* [Records for processing]:

■ ■ ■ ■ ■

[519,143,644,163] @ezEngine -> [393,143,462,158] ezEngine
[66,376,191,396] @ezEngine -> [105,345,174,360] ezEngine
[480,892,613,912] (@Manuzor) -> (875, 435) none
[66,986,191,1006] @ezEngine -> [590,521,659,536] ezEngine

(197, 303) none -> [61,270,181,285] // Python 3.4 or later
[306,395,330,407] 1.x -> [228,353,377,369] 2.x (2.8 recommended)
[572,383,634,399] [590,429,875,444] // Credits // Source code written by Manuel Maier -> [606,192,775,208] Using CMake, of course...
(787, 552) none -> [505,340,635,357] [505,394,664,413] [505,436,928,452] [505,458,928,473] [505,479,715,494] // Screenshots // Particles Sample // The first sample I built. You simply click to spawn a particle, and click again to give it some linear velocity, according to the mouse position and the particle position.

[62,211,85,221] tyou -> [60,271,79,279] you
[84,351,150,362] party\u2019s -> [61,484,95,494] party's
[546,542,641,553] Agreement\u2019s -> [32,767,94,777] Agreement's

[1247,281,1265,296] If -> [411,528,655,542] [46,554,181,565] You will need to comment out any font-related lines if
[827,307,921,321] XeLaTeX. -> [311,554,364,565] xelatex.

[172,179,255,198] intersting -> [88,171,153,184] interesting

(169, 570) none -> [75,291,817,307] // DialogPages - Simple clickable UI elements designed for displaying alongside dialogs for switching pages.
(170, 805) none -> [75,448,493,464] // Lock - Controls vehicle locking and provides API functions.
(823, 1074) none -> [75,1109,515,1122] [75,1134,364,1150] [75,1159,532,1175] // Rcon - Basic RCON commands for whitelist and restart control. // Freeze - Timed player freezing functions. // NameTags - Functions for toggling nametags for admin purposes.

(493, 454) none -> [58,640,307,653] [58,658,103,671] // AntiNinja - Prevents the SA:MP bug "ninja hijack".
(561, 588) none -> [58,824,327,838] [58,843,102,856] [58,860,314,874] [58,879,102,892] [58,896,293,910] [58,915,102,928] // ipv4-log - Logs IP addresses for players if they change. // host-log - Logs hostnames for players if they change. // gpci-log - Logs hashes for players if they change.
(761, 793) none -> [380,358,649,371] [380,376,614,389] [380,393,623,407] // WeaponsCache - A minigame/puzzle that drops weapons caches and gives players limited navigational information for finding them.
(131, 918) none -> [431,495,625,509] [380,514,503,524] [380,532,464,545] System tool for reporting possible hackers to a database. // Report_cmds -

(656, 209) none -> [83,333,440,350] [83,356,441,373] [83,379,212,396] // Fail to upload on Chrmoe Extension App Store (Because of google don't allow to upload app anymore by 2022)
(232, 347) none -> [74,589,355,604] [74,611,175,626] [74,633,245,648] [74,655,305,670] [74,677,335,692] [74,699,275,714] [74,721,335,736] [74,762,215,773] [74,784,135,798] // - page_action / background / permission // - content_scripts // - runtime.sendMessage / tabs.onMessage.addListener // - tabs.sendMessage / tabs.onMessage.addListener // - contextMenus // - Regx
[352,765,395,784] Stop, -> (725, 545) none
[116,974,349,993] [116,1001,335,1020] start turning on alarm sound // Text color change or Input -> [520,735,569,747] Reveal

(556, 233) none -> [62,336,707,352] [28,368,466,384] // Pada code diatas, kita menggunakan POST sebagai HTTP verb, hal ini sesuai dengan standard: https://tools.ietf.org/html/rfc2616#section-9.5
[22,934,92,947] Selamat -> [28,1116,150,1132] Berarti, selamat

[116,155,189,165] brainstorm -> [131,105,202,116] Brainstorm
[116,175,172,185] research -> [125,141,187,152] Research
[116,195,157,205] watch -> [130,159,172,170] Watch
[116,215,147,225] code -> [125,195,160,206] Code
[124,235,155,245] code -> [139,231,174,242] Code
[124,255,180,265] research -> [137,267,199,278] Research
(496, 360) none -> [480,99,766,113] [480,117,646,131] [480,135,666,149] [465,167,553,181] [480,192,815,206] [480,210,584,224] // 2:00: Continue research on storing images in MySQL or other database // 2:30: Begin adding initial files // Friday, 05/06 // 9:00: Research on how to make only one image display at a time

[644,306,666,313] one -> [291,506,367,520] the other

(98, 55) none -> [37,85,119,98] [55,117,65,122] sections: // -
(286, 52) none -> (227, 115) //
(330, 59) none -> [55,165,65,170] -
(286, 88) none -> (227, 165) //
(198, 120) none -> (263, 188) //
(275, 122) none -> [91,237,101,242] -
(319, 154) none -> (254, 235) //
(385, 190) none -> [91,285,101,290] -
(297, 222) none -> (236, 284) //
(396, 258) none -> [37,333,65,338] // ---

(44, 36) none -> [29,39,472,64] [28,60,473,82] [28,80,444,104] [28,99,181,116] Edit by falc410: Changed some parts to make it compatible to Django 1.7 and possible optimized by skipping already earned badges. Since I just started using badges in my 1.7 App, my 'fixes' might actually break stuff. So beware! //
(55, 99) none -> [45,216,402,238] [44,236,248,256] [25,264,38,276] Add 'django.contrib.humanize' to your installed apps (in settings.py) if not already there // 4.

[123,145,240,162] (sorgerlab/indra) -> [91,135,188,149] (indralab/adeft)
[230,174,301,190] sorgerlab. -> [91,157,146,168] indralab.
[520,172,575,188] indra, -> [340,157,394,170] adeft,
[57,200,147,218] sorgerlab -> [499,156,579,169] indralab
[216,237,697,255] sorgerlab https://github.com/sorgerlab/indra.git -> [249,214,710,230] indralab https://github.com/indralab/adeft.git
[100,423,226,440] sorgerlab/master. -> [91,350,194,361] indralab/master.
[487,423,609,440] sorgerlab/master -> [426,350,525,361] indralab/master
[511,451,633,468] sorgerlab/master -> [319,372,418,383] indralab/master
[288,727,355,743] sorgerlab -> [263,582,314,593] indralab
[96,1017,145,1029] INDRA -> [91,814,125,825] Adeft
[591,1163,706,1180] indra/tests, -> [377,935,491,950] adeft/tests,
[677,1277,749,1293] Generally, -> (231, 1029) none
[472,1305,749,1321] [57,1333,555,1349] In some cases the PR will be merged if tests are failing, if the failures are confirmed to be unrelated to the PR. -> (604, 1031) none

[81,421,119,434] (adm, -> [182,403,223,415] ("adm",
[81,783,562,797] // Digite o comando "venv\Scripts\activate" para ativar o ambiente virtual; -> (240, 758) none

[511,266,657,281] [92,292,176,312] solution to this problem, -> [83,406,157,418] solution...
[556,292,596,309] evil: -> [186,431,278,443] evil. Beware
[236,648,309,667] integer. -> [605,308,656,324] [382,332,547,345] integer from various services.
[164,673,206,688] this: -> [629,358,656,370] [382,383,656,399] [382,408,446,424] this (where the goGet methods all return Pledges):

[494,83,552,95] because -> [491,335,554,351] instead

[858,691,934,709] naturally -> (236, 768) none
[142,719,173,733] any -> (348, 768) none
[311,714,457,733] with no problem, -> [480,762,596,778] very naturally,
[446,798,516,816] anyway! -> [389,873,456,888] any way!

■ ■ ■ ■ ■

Your answer should be the lines above, from the line containing "[1247,281,1265,296] If ->" up to and including the line containing "[172,179,255,198] intersting ->", reproduced exactly and with nothing else.

[1247,281,1265,296] If -> [411,528,655,542] [46,554,181,565] You will need to comment out any font-related lines if
[827,307,921,321] XeLaTeX. -> [311,554,364,565] xelatex.

[172,179,255,198] intersting -> [88,171,153,184] interesting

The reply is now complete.